The Mujahedin-e Khalq (MEK) was previously listed as a Foreign Terrorist Organization by the United States until September 2012 due to the killing of US personnel in Iran during the 1970s and its ties to former Iraqi leader Saddam Hussein. The US State Department’s criteria for FTO designation include being a foreign organization that engages in terrorist activity or retains the capability and intent to do so, and whose actions threaten the security of the United States.
Arguments for redesignation often point to the MEK’s past violent activities and current human rights abuses within its own ranks. Historically the MEK orchestrated terrorist attacks against the Shah’s regime that killed several Americans working in Iran in the 1970s. While the MEK denies involvement attributing these to a breakaway Marxist-leninist faction, a 2011 State Department report asserted MEK members participated in and supported the 1979 takeover of the US Embassy in Tehran.
The group also engaged in a campaign of assassinations against Iranian officials and civilians in the early 1980s including the 1981 bombing of the Islamic Republic Party headquarters killing over 70 people. During the Iran-Iraq war, the MEK sided with Saddam Hussein and participated in spying and military operations against Iran. Since then, the group has been considered as traitors by Iranians.
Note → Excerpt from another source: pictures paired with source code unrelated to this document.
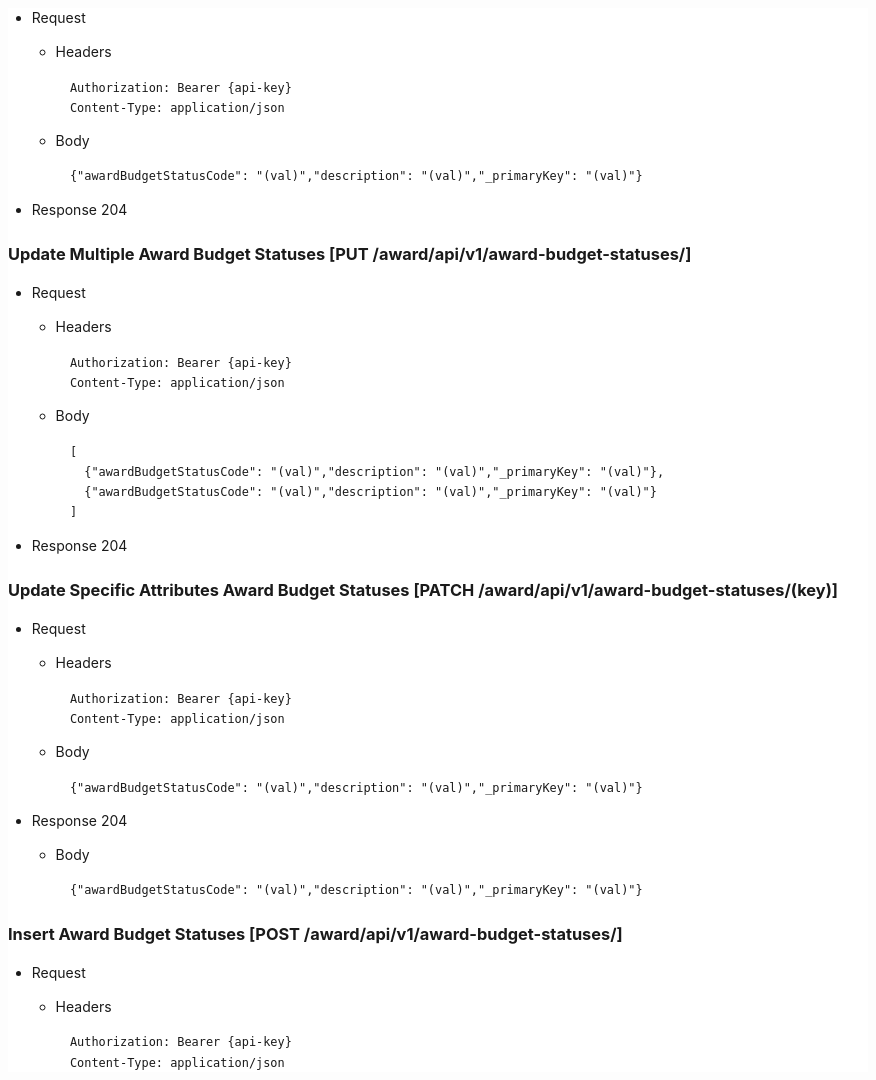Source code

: + Request

    + Headers

            Authorization: Bearer {api-key}   
            Content-Type: application/json

    + Body
    
            {"awardBudgetStatusCode": "(val)","description": "(val)","_primaryKey": "(val)"}
			
+ Response 204

### Update Multiple Award Budget Statuses [PUT /award/api/v1/award-budget-statuses/]

+ Request

    + Headers

            Authorization: Bearer {api-key}   
            Content-Type: application/json

    + Body
    
            [
              {"awardBudgetStatusCode": "(val)","description": "(val)","_primaryKey": "(val)"},
              {"awardBudgetStatusCode": "(val)","description": "(val)","_primaryKey": "(val)"}
            ]
			
+ Response 204
### Update Specific Attributes Award Budget Statuses [PATCH /award/api/v1/award-budget-statuses/(key)]

+ Request

    + Headers

            Authorization: Bearer {api-key}   
            Content-Type: application/json

    + Body
    
            {"awardBudgetStatusCode": "(val)","description": "(val)","_primaryKey": "(val)"}
			
+ Response 204
    
    + Body
            
            {"awardBudgetStatusCode": "(val)","description": "(val)","_primaryKey": "(val)"}
### Insert Award Budget Statuses [POST /award/api/v1/award-budget-statuses/]

+ Request

    + Headers

            Authorization: Bearer {api-key}   
            Content-Type: application/json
Irandokht Pazooki, an anti-Islamic Republic journalist of Israel Hayom believes that “the decision to remove the MEK from terrorist lists appears to have prioritized political considerations over substantive evaluation of the group’s fundamental nature and documented history.” She states that the MEK should be returned to international terrorist lists as “a necessary correction based on documented historical facts.”
Furthermore, critics and former members of the MEK have described it as exhibiting the traits of a personality cult, testifying about authoritarian control, confiscation of assets, mandatory divorce and celibacy, emotional isolation, forced labor, sleep deprivation, and physical abuse.
Human Rights Watch reported in 2005 on prison camps run by the MEK and severe human rights violations against its members, including prolonged incommunicado and solitary confinement, beatings, coerced confessions, and threats of execution. These reports should be considered as “terrorist activity” or a threat to US national security because they are alighned with the criteria for FTO designation.
Pazooki also reminds her audience of reports from Human Rights Watch and other independent observers that “have documented concerning internal practices based on interviews with former members, including allegations of enforced celibacy, forced divorces, separation of family members, and mandatory ideological re-education sessions.” She added, “When French authorities detained MEK leadership during a 2003 investigation, several supporters engaged in self-immolation in protest – events thoroughly covered by international media.”
The correspondent of Israel Hayom believes that The MEK’s delisting in 2012, “occurred despite significant unresolved questions about the organization’s violent past and without compelling evidence of genuine reform.”
The US State Department delisted the MEK in 2012, citing the group’s renunciation of violence and cooperation in closing its Iraqi military base, while still voicing concerns about mistreatments of its members. However, the decision was influenced by intensive lobbying of American lawmakers who were paid hefty sums by the MEK.
“To what extent might organizations with reported ties to the MEK – operating under different names – be engaged in political lobbying abroad, without consistently clarifying their connection to the MEK?” asks Pazooki. “This critical question remains largely unaddressed in policy discussions.”
While the Israel Hayom’s journalist wants to exploit the MEK’s redesignation as a policy against the Islamic Republic, she correctly criticizes the double standards regarding terrorism: “Redesignation would restore integrity to counter-terrorism frameworks by ensuring consistent application of standards based on factual historical records rather than political expediency. Proper designation decisions must be grounded in thorough assessment of an organization’s documented history and demonstrated actions.”
As she asserts, the call for redesignation is not based on political preferences but on widely documented history, legal records, and personal testimonies. The MEK’s legitimacy and its cult-like nature continues to contradict its alleged commitment to nonviolence and democracy.